In adults there are a number of common components of the stress, reward, and homeostatic pathways that link feeding behaviour, dietary choice, and anxious behaviour. While the hypothalamus is classically known for its role in the regulation of food intake and energy balance, corticosteroid receptors in this part of the brain are also known to be involved in the stress response, and this may provide a link between mood or anxiety levels and macronutrient preference or intake quantities [54, 55]. Circulating corticosterone is commonly measured as an indicator of stress and has been reported several times to be influenced by diet. Although it may be difficult to distinguish whether this is a result of rapid weight gain or a particular dietary component, the speed of the response would suggest the latter. A study by Ortolani et al. showed attenuation of corticosterone induction following stress after just 6-day exposure to a palatable diet compos of high fat and high sugar cafeteria style food although no effects of diet were seen on basal corticosterone levels [38]. Similarly, exposure to 30% sucrose solution had no effect on basal corticosterone but suppressed the anxiogenic effects of restraint stress [56]. By contrast, Buchenauer et al. describe elevated corticosterone levels in diet-induced obese rats following 8 weeks on a high fat-diet [30]. In mice there were no effects of HF diet on the HPA axis following a forced swim stress [29] although the diet did protect against stress-(social defeat) induced anxiety and depressive behaviour. Overall, this body of data appears to suggest that diet itself does not generically affect corticosterone or stress levels but may mediate the (protective) response to additional anxiogenic environments or stresses.
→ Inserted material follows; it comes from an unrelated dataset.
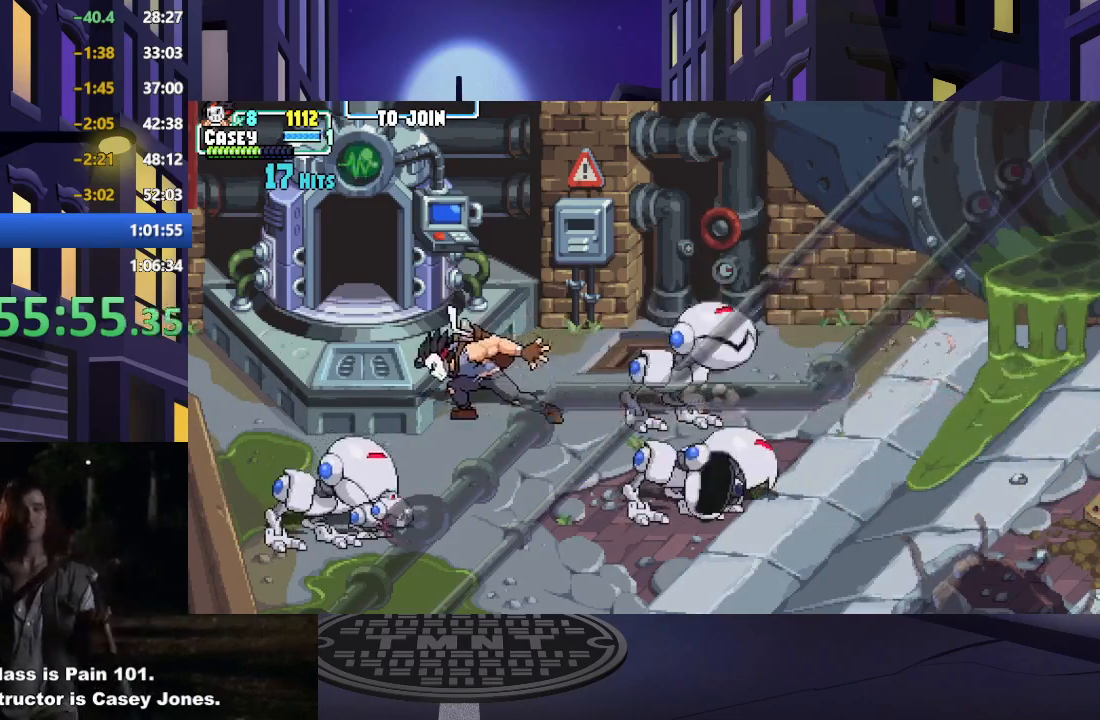
{"buttons": ["DPAD_RIGHT"], "events": [[16, "X", "down"], [133, "X", "up"], [183, "DPAD_RIGHT", "down"], [333, "DPAD_RIGHT", "up"], [350, "DPAD_RIGHT", "down"]]}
High-fat diets result in alterations to the circulating levels of insulin, and the resulting resistance to leptin has been associated with cognitive deficits in mice [57]. In a similar manner, mice provided with a 10% sucrose solution also became insulin resistant and had impaired cognitive function [58].
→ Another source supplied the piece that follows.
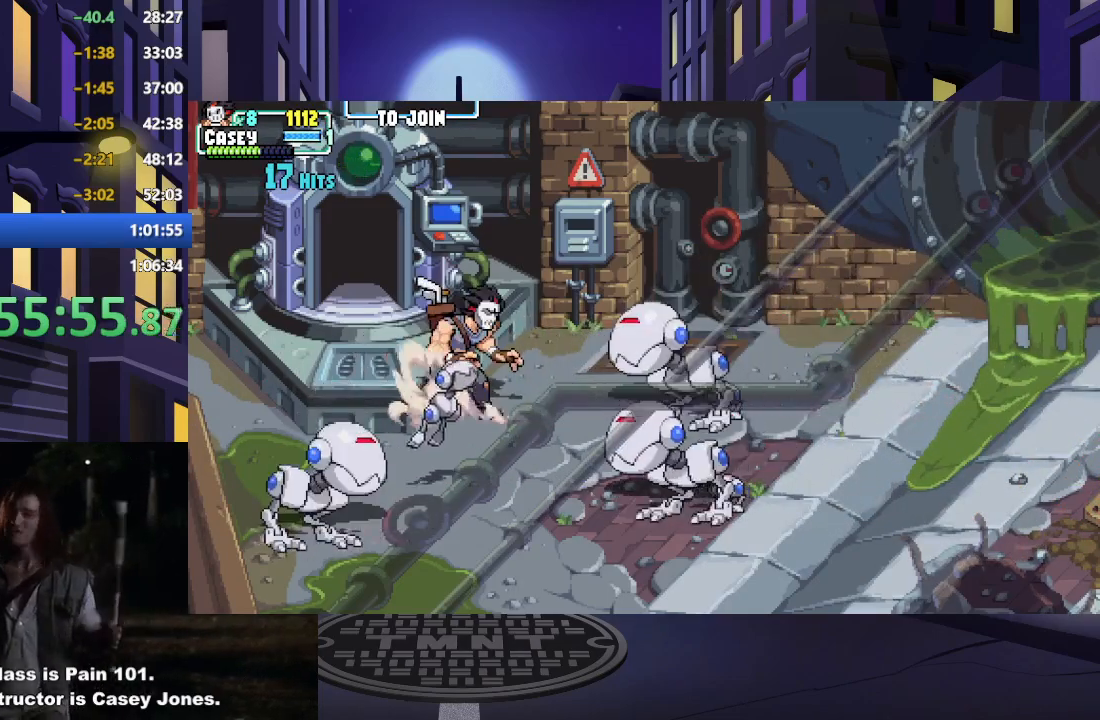
{"buttons": ["DPAD_RIGHT"], "events": [[33, "DPAD_RIGHT", "up"], [83, "X", "down"], [167, "DPAD_RIGHT", "down"], [217, "X", "up"], [267, "X", "down"], [334, "DPAD_RIGHT", "up"], [384, "X", "up"], [400, "DPAD_RIGHT", "down"]]}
Morganstern et al. suggest a role for acetylcholine in the mediation of the effect of high-fat diet in reducing anxiety. These studies showed that high-fat diet increased open arm entries in the EPM and increased exploration of a novel object but, interestingly, also induced a reduction in acetylcholine esterase suggesting that high fat diet may increase neurotransmission via acetylcholine in the frontal cortex and hypothalamus [59]. In terms of sugar intake, acetylcholine has also been implicated in the generation of anxiety. Avena et al. described elevated acetylcholine levels in the nucleus accumbens as well as suppressed levels of dopamine, and suggested that these may be responsible for increased anxiety following withdrawal from sucrose [36]. Review of various types of anxiety disorders in humans and rodents has identified similarities in the activation of neuronal pathways in the medial prefrontal cortex [60, 61].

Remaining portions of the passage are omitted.